> [PROBLEM DETAILS] List every line of the rows below that contains the word "Mare".

> [SUPPLIED DATA]
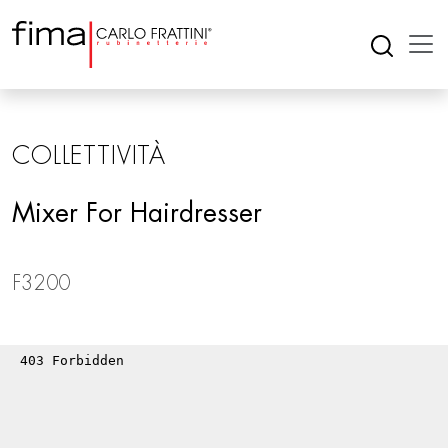
COLLETTIVITÀ
Mixer For Hairdresser
F3200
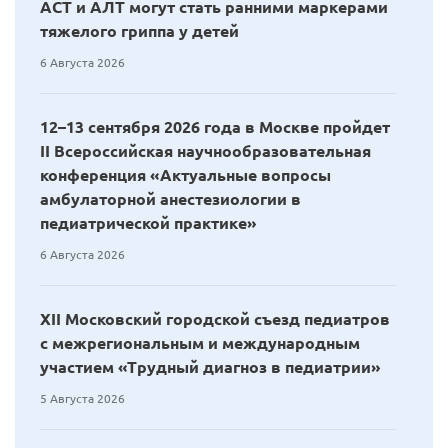
АСТ и АЛТ могут стать ранними маркерами
тяжелого гриппа у детей
6 Августа 2026
12–13 сентября 2026 года в Москве пройдет
II Всероссийская научнообразовательная
конференция «Актуальные вопросы
амбулаторной анестезиологии в
педиатрической практике»
6 Августа 2026
XII Московский городской съезд педиатров
с межрегиональным и международным
участием «Трудный диагноз в педиатрии»
5 Августа 2026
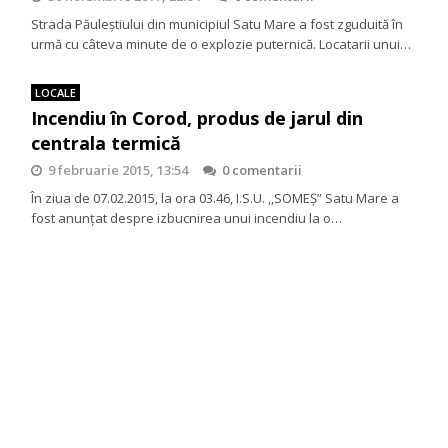
Strada Păuleștiului din municipiul Satu Mare a fost zguduită în
urmă cu câteva minute de o explozie puternică. Locatarii unui…
LOCALE
Incendiu în Corod, produs de jarul din
centrala termică
9 februarie 2015, 13:54
0 comentarii
În ziua de 07.02.2015, la ora 03.46, I.S.U. ,,SOMEȘ” Satu Mare a
fost anunţat despre izbucnirea unui incendiu la o…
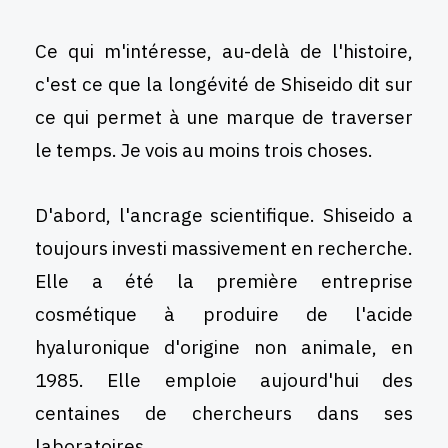
Ce qui m'intéresse, au-delà de l'histoire,
c'est ce que la longévité de Shiseido dit sur
ce qui permet à une marque de traverser
le temps. Je vois au moins trois choses.
D'abord, l'ancrage scientifique. Shiseido a
toujours investi massivement en recherche.
Elle a été la première entreprise
cosmétique à produire de l'acide
hyaluronique d'origine non animale, en
1985. Elle emploie aujourd'hui des
centaines de chercheurs dans ses
laboratoires.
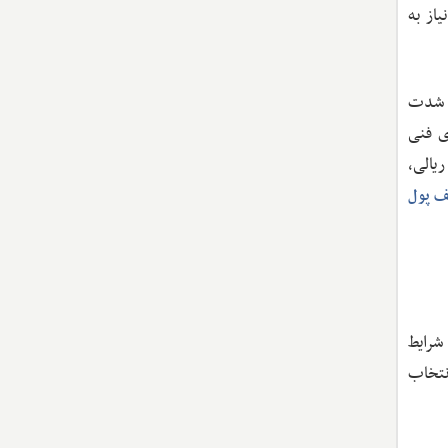
از به
ه شدت
ی فنی
یالی،
ف پول
شرایط
انتخاب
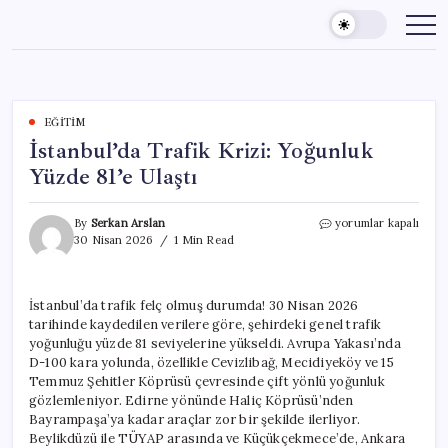
Skip
to
content
EĞITIM
İstanbul’da Trafik Krizi: Yoğunluk
Yüzde 81’e Ulaştı
İstanbul’da
By
Serkan Arslan
yorumlar kapalı
Trafik
30 Nisan 2026
1 Min Read
Krizi:
Yoğunluk
Yüzde
İstanbul’da trafik felç olmuş durumda! 30 Nisan 2026
81’e
tarihinde kaydedilen verilere göre, şehirdeki genel trafik
Ulaştı
için
yoğunluğu yüzde 81 seviyelerine yükseldi. Avrupa Yakası’nda
D-100 kara yolunda, özellikle Cevizlibağ, Mecidiyeköy ve 15
Temmuz Şehitler Köprüsü çevresinde çift yönlü yoğunluk
gözlemleniyor. Edirne yönünde Haliç Köprüsü’nden
Bayrampaşa’ya kadar araçlar zor bir şekilde ilerliyor.
Beylikdüzü ile TÜYAP arasında ve Küçükçekmece’de, Ankara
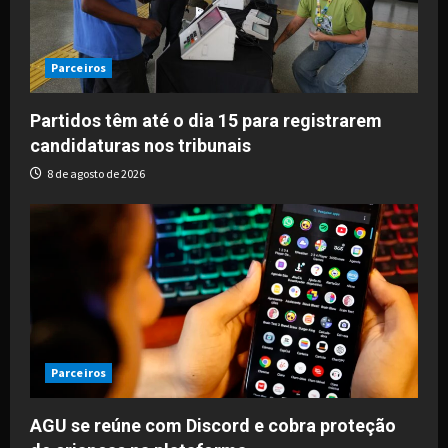
Parceiros
Partidos têm até o dia 15 para registrarem
candidaturas nos tribunais
8 de agosto de 2026
Parceiros
AGU se reúne com Discord e cobra proteção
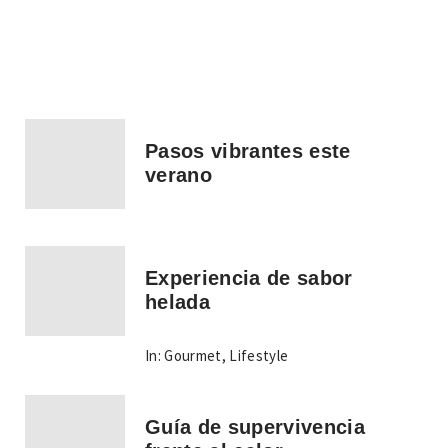
Pasos vibrantes este
verano
Experiencia de sabor
helada
In:
Gourmet
,
Lifestyle
Guía de supervivencia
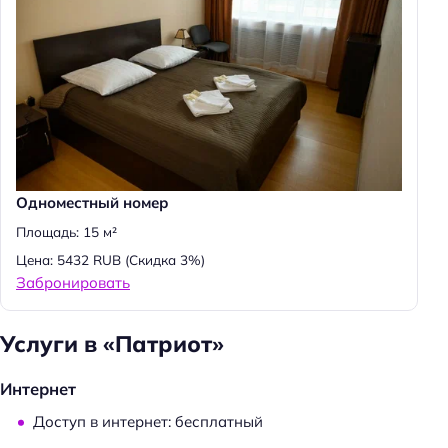
Одноместный номер
Площадь: 15 м²
Цена: 5432 RUB
(Скидка 3%)
Забронировать
Услуги в «Патриот»
Интернет
Доступ в интернет: бесплатный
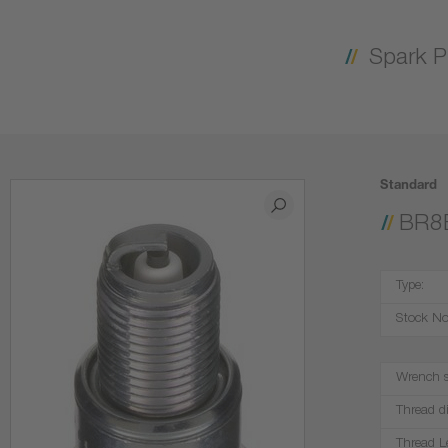
Spark P
Standard
BR8
Type:
Stock No
Wrench s
Thread d
Thread L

> [RESPONSE AREA]
Strada Păuleștiului din municipiul Satu Mare a fost zguduită în
În ziua de 07.02.2015, la ora 03.46, I.S.U. ,,SOMEȘ” Satu Mare a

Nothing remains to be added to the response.